EXERCISE GOAL >> Repeat the listing word for word, from its first line through the line containing "remplacement sans tracas".

Segment Start: SUPPLIED RECORDS

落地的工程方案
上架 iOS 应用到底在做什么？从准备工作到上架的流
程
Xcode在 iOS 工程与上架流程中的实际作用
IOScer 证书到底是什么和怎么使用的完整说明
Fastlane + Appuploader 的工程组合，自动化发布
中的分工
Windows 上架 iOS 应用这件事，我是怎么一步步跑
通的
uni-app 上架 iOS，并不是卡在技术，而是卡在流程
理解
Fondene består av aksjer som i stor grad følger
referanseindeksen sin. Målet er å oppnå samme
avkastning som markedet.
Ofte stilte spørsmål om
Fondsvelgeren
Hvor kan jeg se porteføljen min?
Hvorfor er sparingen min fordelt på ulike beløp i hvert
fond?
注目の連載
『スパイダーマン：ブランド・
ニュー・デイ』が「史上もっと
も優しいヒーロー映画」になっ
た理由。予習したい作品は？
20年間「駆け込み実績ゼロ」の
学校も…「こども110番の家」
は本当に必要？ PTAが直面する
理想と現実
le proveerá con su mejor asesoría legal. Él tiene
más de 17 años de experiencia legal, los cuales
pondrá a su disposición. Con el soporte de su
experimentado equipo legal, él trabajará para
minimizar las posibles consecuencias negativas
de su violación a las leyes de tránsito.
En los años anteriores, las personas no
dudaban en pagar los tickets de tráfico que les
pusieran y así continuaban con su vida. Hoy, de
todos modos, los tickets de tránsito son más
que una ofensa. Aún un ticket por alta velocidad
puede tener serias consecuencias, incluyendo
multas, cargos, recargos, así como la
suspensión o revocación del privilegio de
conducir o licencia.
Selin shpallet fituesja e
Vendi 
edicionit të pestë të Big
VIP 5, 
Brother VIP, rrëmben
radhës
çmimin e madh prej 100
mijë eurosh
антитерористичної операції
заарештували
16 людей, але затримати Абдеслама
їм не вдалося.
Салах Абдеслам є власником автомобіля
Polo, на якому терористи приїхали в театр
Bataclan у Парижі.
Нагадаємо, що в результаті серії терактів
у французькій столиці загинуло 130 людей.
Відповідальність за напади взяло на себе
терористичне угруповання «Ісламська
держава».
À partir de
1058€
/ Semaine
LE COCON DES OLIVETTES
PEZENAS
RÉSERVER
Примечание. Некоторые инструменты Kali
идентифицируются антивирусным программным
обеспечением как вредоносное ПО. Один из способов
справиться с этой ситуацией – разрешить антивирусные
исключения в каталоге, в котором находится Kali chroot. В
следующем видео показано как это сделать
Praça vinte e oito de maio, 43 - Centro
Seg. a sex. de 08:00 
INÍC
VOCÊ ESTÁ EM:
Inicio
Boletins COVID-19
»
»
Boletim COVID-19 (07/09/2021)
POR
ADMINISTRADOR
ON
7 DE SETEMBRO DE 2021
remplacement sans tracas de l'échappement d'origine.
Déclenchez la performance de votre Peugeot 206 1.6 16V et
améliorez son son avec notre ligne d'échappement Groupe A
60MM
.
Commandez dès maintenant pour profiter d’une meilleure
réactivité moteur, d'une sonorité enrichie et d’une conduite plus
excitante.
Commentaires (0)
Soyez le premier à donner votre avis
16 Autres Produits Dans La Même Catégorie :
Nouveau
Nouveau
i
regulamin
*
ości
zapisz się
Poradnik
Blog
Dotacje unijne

Segment End: SUPPLIED RECORDS

RESPONSE TO THE EXERCISE >>
落地的工程方案
上架 iOS 应用到底在做什么？从准备工作到上架的流
程
Xcode在 iOS 工程与上架流程中的实际作用
IOScer 证书到底是什么和怎么使用的完整说明
Fastlane + Appuploader 的工程组合，自动化发布
中的分工
Windows 上架 iOS 应用这件事，我是怎么一步步跑
通的
uni-app 上架 iOS，并不是卡在技术，而是卡在流程
理解
Fondene består av aksjer som i stor grad følger
referanseindeksen sin. Målet er å oppnå samme
avkastning som markedet.
Ofte stilte spørsmål om
Fondsvelgeren
Hvor kan jeg se porteføljen min?
Hvorfor er sparingen min fordelt på ulike beløp i hvert
fond?
注目の連載
『スパイダーマン：ブランド・
ニュー・デイ』が「史上もっと
も優しいヒーロー映画」になっ
た理由。予習したい作品は？
20年間「駆け込み実績ゼロ」の
学校も…「こども110番の家」
は本当に必要？ PTAが直面する
理想と現実
le proveerá con su mejor asesoría legal. Él tiene
más de 17 años de experiencia legal, los cuales
pondrá a su disposición. Con el soporte de su
experimentado equipo legal, él trabajará para
minimizar las posibles consecuencias negativas
de su violación a las leyes de tránsito.
En los años anteriores, las personas no
dudaban en pagar los tickets de tráfico que les
pusieran y así continuaban con su vida. Hoy, de
todos modos, los tickets de tránsito son más
que una ofensa. Aún un ticket por alta velocidad
puede tener serias consecuencias, incluyendo
multas, cargos, recargos, así como la
suspensión o revocación del privilegio de
conducir o licencia.
Selin shpallet fituesja e
Vendi 
edicionit të pestë të Big
VIP 5, 
Brother VIP, rrëmben
radhës
çmimin e madh prej 100
mijë eurosh
антитерористичної операції
заарештували
16 людей, але затримати Абдеслама
їм не вдалося.
Салах Абдеслам є власником автомобіля
Polo, на якому терористи приїхали в театр
Bataclan у Парижі.
Нагадаємо, що в результаті серії терактів
у французькій столиці загинуло 130 людей.
Відповідальність за напади взяло на себе
терористичне угруповання «Ісламська
держава».
À partir de
1058€
/ Semaine
LE COCON DES OLIVETTES
PEZENAS
RÉSERVER
Примечание. Некоторые инструменты Kali
идентифицируются антивирусным программным
обеспечением как вредоносное ПО. Один из способов
справиться с этой ситуацией – разрешить антивирусные
исключения в каталоге, в котором находится Kali chroot. В
следующем видео показано как это сделать
Praça vinte e oito de maio, 43 - Centro
Seg. a sex. de 08:00 
INÍC
VOCÊ ESTÁ EM:
Inicio
Boletins COVID-19
»
»
Boletim COVID-19 (07/09/2021)
POR
ADMINISTRADOR
ON
7 DE SETEMBRO DE 2021
remplacement sans tracas de l'échappement d'origine.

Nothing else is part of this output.